A Sermon preached to celebrate Epiphany on the occasion of the visit of the Keble Choir at St. Mary’s, Fordingbridge on Saturday, 9th January 2016.
Are you a fan of Reality TV? I wonder what ‘Unreality TV’ would look like? What for you is ‘real’? T. S. Eliot once famously wrote, ‘human kind cannot bear too much reality!’ I know I funk at many opportunities to face reality! I can barely watch the news sometimes-it is too painful.
So what does it mean to be real? There is a lovely children’s story called ‘The Velveteen Rabbit’ by Marjory Williams. I shall read you a short extract of a conversation in the nursery between the velveteen rabbit and the skin horse who had lived longer in the nursery than any of the others.
“He was wise, for he had seen a long succession of mechanical toys arrive to boast and swagger, and by-the-by break their mainsprings and pass away, and he knew that they were only toys, and would never turn into anything else. For nursery magic is very strange and wonderful, and only those play-things that are old and wise and experienced like the Skin Horse understand all about it.
“What is REAL?” asked the rabbit one day, when they were lying side by side near the nursery fender, before Nana came to tidy the room. “Does it mean having things that buzz inside you and a stick-out handle?”
“Real isn’t how you are made,” said the Skin Horse. “It’s a thing that happens to you. When a child loves you for a long, long time, not just to play with, but REALLY loves you, then you become real.”
“Does it hurt?” asked the Rabbit.
“Sometimes,” said the Skin Horse, for he was always truthful. “When you are Real you don’t mind being hurt.”
“Does it happen all at once, like being wound up,” he asked, “or bit by bit?”
“It doesn’t happen all at once,” said the Skin Horse. “You become. It takes a long time. That’s why it doesn’t often happen to people who break easily, or have sharp edges, or who have to be carefully kept. Generally, by the time you are Real, most of your hair has been loved off, and your eyes drop out, and you get loose in the joints and very shabby. But these things don’t matter at all, because once you are Real you can’t be ugly, except to people who don’t understand.”
Today we celebrate that part of the Christmas story when the wise men visit the manager and present their exotic gifts to the Christ-child. One of the joys of the whole Christmas story is the wonderful way in which the story unfolds. Artist and poets and musical composers have created such lovely pictures of the event and sometimes in a way which can hide the reality. So I want for a moment to go behind the story of the visit of the magi and tease out its possible significance for us. What is the reality of this story for you and me? In answering that question you will be making real inside of you what the story evokes in you. As the Skin Horse reminds us, it is part of our life’s journey, it is a process of becoming, it happens to us, and sometimes feeling the reality of a situation or of another’s story can hurt, can break our hearts. In the words of another theologian, it is when we discover within the ‘immortal diamond’.
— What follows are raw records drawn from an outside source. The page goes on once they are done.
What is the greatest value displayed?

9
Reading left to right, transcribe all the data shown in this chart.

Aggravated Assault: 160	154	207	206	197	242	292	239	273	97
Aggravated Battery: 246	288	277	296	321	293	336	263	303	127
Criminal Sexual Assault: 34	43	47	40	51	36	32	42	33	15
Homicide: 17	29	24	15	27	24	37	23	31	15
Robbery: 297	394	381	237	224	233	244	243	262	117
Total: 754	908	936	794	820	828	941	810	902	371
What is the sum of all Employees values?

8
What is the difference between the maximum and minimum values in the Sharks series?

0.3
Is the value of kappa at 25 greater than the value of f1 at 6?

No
So let us remind ourselves what a gift is, ‘a thing given willingly to someone without payment; a present; or a natural ability or talent ‘. Gifts are given unconditionally-they do not rely on anything save the open generosity of the giver. There have been such wonderful testimonies to such gifts being shared by those who have suffered in the floods. As one commentator so aptly described them as, ‘so many acts of kindness in a situation of adversity’-restoring faith in humanity.
The Epiphany story tells us that the wise men presented their gifts-gold, frankincense and myrrh. Strange gifts don’t you think?
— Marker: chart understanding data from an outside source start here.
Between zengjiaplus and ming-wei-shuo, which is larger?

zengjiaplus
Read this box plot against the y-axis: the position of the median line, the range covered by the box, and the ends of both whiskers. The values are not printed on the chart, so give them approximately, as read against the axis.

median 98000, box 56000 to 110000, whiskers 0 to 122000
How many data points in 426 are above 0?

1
Traditionally gold represents that which is most precious for us; frankincense for the sense of prayerfulness; and myrrh for suffering. The fact they were offered by Gentiles representing the rest of humanity beyond the Jewish nation, makes their offering a very inclusive one.
Beyond the Magi’s gifts the story confronts me with God’s ultimate gift of himself as a vulnerable, human flesh baby, Jesus, Emmanuel, God with us. What is truly real for me is how the mystery of God is revealed (that is what Epiphany means: to reveal) in this baby and this sacrificial life which ended in life beyond death. Our journey is to discover the immortal diamond within us. To that end you and I as pilgrims of Christ’s Church exist to be ‘the sign of the Son of Man’ to this and every generation. People will grasp and be grasped by this reality because they see it in the Son of Man on earth in our flesh and blood. Some respond through a baptismal faith, but many respond through a mystery too deep to fathom, by making their practical love act as beacons of light in our world-reflections and refractions of the immortal diamond. On this Epiphany celebration take a moment to ponder what is most real for you.